David Wright doesn’t have a Spring batting average, or if he does, I’m not sure what it is — .250, maybe.  It barely matters either way.  David won’t play again for a while, which could mean anything from a little while to a real while, but either way, is too long.  He’s got a shoulder impingement, which is likewise meaningless in the sense that no one seems to have any idea what it means or how it works, but deeply meaningful in that it will keep a man who loves baseball more than anything off the field.

So if David can’t play, who plays in his place?  Maybe Jose Reyes, who was once Wright’s partner for life, in the baseball sense.  It doesn’t get much closer than young shortstop and young third baseman growing up together.  Reyes didn’t have a hit today; he’s batting .200 on the Spring, which doesn’t look great until you consider that, well, it’s Spring.  I don’t suppose Terry was considering Jose’s performance when he pulled him for Phil Evans, who promptly hit a grand slam, not that he’s after a job.

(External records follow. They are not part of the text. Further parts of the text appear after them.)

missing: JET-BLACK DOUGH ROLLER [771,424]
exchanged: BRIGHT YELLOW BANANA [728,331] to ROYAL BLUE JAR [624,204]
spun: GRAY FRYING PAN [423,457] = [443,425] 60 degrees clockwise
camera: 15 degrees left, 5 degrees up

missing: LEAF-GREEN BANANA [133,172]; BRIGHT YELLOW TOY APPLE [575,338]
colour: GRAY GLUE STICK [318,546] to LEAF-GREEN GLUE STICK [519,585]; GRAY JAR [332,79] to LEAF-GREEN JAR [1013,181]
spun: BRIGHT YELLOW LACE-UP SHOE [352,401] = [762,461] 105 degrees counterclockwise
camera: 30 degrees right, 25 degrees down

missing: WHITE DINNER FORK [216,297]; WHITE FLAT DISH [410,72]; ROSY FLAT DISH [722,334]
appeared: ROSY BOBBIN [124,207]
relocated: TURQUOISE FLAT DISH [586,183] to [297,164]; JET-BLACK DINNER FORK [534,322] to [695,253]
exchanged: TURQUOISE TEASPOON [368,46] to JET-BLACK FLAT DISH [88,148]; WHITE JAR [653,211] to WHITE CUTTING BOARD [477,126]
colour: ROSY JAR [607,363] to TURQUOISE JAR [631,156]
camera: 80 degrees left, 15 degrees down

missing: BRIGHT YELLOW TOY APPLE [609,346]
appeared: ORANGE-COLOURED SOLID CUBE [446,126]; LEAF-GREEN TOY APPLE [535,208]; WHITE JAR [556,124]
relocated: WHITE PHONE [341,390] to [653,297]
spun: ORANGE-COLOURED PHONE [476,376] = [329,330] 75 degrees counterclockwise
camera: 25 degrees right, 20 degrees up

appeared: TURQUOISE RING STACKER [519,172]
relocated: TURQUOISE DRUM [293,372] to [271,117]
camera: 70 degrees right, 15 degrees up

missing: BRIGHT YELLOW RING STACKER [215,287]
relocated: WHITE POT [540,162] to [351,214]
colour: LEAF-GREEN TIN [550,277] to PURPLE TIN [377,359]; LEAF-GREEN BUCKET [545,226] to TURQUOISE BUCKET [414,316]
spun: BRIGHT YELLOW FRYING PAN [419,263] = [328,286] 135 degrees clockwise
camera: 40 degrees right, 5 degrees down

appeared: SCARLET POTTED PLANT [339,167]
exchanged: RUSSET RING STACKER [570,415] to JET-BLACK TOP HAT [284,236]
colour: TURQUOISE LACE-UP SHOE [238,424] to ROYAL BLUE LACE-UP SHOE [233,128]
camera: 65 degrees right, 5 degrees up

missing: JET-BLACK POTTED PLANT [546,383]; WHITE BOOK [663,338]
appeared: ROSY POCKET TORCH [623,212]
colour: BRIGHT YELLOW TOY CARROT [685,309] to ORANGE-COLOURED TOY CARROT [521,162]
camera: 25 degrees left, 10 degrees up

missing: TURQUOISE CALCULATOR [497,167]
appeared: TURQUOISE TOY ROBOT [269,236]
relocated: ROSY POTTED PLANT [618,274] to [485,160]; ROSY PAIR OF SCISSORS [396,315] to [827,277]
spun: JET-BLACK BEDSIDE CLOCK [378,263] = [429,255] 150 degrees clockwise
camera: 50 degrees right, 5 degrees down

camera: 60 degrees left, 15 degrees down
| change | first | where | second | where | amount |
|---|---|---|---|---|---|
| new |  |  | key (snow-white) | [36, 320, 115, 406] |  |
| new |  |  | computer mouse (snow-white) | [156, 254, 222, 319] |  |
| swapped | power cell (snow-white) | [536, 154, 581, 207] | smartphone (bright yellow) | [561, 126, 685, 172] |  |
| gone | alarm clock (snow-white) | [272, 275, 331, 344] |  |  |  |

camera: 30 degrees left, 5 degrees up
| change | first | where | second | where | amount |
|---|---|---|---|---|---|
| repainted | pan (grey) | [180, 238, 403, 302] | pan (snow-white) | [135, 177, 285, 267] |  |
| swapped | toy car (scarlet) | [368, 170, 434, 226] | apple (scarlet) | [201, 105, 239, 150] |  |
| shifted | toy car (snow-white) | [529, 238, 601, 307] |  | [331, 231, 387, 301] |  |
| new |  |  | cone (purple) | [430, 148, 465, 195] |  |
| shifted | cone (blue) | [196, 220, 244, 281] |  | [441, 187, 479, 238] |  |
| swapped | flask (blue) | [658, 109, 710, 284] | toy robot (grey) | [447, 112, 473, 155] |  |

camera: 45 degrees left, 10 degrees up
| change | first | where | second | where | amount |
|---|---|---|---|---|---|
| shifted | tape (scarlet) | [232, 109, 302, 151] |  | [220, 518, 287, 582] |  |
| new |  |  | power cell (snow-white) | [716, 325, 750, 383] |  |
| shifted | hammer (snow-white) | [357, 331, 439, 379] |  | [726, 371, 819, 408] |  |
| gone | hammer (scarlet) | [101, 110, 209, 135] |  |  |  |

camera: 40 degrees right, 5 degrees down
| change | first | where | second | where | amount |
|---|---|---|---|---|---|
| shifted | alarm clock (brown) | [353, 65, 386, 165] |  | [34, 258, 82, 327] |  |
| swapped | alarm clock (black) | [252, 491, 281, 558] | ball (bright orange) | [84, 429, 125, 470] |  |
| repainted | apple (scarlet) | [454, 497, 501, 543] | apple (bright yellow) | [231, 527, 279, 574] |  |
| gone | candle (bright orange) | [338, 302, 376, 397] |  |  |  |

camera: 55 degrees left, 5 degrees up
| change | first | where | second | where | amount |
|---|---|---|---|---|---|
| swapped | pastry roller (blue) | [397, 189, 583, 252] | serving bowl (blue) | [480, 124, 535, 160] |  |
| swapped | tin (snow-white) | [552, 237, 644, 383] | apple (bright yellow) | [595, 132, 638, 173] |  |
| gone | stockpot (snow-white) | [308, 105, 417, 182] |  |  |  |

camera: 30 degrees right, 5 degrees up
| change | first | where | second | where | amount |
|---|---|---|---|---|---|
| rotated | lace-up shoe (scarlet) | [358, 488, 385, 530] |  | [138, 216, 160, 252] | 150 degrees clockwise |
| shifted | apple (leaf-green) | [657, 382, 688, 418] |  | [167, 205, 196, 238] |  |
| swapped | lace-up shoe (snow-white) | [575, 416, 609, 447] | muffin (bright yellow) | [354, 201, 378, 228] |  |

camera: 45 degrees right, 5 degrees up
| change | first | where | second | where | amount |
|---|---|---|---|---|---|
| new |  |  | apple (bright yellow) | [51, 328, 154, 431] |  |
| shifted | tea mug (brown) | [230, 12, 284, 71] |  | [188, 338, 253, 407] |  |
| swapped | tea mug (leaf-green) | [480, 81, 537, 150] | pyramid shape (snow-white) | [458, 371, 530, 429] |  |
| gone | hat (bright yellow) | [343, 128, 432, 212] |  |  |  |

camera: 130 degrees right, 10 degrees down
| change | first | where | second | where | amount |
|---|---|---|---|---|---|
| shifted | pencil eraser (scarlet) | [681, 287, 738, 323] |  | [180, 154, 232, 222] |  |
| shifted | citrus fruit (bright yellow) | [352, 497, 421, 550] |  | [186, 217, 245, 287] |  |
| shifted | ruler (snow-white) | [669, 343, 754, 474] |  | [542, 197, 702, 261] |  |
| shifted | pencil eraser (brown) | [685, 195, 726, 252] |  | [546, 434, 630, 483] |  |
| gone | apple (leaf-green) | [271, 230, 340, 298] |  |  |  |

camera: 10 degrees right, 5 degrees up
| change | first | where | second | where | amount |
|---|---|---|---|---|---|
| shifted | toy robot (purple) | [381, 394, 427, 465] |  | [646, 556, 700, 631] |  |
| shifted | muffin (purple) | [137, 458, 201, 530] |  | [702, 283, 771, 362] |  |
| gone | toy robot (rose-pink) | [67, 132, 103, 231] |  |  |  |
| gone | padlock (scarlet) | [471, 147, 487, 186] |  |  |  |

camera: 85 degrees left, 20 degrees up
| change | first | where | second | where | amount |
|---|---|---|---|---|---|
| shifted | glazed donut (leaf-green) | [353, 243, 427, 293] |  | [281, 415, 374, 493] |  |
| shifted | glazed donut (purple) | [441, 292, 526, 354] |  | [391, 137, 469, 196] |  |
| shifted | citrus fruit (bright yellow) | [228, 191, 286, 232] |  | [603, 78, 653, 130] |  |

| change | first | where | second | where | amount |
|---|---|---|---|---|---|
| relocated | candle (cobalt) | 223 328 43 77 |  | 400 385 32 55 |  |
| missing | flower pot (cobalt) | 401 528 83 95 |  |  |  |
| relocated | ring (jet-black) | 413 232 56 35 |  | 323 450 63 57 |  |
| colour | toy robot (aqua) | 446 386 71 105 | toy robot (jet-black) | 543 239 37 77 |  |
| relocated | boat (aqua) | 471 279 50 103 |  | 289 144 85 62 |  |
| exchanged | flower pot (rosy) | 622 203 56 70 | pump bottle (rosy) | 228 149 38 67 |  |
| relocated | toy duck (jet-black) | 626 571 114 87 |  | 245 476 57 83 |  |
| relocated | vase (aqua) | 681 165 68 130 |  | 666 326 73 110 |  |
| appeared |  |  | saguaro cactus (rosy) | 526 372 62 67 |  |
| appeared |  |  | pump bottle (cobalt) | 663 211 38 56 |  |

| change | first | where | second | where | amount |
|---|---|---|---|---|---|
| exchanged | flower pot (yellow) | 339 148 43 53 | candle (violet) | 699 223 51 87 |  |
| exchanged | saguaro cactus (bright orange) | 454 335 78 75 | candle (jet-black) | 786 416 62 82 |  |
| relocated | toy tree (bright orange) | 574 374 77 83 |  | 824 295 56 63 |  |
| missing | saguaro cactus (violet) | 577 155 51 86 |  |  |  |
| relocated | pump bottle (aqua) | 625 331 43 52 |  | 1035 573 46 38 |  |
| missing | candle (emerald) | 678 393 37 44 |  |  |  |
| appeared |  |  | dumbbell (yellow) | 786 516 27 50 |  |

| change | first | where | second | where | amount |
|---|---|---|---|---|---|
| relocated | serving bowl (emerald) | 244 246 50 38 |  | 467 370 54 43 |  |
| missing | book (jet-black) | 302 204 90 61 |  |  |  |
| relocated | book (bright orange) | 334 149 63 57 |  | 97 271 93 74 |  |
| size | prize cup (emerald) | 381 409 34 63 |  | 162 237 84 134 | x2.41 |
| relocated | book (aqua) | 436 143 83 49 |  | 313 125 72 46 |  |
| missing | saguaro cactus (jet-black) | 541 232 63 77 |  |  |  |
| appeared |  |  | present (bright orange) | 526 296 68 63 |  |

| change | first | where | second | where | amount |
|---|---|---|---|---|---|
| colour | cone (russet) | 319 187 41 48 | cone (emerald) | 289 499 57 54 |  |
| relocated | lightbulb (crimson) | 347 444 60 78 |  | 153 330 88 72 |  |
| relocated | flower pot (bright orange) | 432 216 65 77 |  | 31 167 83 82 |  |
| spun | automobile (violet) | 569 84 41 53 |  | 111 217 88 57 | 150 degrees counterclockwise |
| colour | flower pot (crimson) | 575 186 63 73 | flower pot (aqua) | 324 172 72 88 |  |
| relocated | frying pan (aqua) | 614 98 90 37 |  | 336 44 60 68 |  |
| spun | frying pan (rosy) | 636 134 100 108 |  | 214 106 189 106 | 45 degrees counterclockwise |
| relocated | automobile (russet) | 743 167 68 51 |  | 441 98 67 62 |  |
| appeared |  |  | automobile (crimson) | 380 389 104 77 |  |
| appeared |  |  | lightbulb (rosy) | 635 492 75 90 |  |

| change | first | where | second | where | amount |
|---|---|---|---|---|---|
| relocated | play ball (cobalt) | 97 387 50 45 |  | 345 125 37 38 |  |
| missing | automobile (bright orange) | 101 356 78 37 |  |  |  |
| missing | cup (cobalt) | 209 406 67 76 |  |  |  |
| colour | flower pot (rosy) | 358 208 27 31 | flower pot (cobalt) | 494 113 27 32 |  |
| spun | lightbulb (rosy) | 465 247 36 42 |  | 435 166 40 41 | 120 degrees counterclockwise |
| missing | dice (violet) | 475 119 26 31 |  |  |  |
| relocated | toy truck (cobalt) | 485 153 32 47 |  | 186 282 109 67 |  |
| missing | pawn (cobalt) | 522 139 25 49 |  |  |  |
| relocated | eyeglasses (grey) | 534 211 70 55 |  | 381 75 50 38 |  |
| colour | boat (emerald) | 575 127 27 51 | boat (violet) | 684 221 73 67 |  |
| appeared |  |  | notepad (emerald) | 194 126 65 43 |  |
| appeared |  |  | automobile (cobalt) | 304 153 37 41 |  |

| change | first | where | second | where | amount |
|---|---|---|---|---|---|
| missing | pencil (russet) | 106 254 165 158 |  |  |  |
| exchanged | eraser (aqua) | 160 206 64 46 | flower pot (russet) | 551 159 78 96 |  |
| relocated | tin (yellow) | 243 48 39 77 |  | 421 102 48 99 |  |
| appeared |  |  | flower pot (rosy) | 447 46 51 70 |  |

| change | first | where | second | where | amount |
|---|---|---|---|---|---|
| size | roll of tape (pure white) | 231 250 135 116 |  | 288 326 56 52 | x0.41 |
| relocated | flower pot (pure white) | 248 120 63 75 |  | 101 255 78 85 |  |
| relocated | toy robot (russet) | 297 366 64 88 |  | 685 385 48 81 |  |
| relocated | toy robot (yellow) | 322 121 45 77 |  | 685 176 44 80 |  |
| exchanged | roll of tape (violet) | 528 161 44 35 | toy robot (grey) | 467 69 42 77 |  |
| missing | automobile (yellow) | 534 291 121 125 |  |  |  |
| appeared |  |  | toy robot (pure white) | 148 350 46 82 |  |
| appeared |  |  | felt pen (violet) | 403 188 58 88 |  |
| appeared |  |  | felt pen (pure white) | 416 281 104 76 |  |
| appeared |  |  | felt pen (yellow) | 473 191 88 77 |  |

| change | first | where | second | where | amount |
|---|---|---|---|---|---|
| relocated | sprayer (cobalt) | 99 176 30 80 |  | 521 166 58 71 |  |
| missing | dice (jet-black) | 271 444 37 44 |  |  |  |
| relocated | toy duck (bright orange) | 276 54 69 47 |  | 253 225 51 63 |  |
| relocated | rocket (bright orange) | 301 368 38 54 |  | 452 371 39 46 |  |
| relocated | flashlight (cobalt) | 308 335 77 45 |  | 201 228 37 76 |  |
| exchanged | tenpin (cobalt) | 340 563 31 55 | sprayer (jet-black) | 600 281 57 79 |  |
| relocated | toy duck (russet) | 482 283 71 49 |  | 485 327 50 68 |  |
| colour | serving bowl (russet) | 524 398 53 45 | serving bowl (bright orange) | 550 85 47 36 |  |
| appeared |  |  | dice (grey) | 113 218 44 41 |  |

Or, will David’s replacement be Matt Reynolds, another .375 hitter?  Reynolds hit the ball well today; he drove an RBI double to the right field gap — even looked something like David Wright.  You remember the way David used to drive the ball in the gap like that…like it was nothing!  It wasn’t nothing, it seems; it was far more than nothing, something that over time adds up until it manifests itself as a series of injuries, one after another.  Not that this will happen to Matt Reynolds, after all…he’s batting .375!

Suddenly Brandon Nimmo enters the picture, because we’ve got three .375 hitters, and Brandon Nimmo is getting hits more often than any of them. Nimmo was three for three, including being thrown out at second trying to turn a ball off the first base bag and into right field into a double.  Watching, I was for a split second, just a split, reminded of Daniel Murphy, and the play he made in 2009, flipping to Bobby Parnell for the out.  What’s Murph up to these days?

Well who knows?  But his replacement is doing fine, as we saw when Neil Walker knocked a two-run homer onto the “berm,” if that’s what it’s really called, in right field.  I thought Walker had more power from the right?  Wait, I thought Walker had more power from the left?  Who knows?  Today he had lots of power from the left — tomorrow, we’ll see when we get there.

You know who didn’t have such a positive performance from the right side of the plate?  Adeiny Hechavarria. When his bat went flying out of his hands following a weak swing at a stronger Robert Gsellman fastball (they’re calling him “Rob” now — is that going to stick?), I almost gasped.  Watching the replay that showed Luis Guillorme making the play on the bat, not the ball, I nearly gasped again. Luis Guillorme had five twos in his batting line today; three from his batting average, one for the two men he left on base, and one for the two at-bats in which he failed to record a hit.  Add all those twos up; that’s the score the judges sent down for his play on the flying bat.  It all evens out.

Oh, one thing is certain — the energy of Spring is in the air.  Everyone’s doing something, from the bat-catching Guillorme to the .545-hitting twins Gavin and Travis to the ice-machine-wearin’ trio in the booth; down in Florida the sun is shining and the breeze is blowing; the pitchers are throwing and the hitters are stretching; the scouts are watching and the manager’s laughing; the gloves are popping and the bats are mashing; the ball is zipping and the cleats are sliding; the grounds crew is watering, the umpires are barking, and the fans are cheering; and together they’re all shouting the same thing: Coming soon to a ballpark near you — baseball!

It certainly is.  Come on now — who doesn’t love Spring?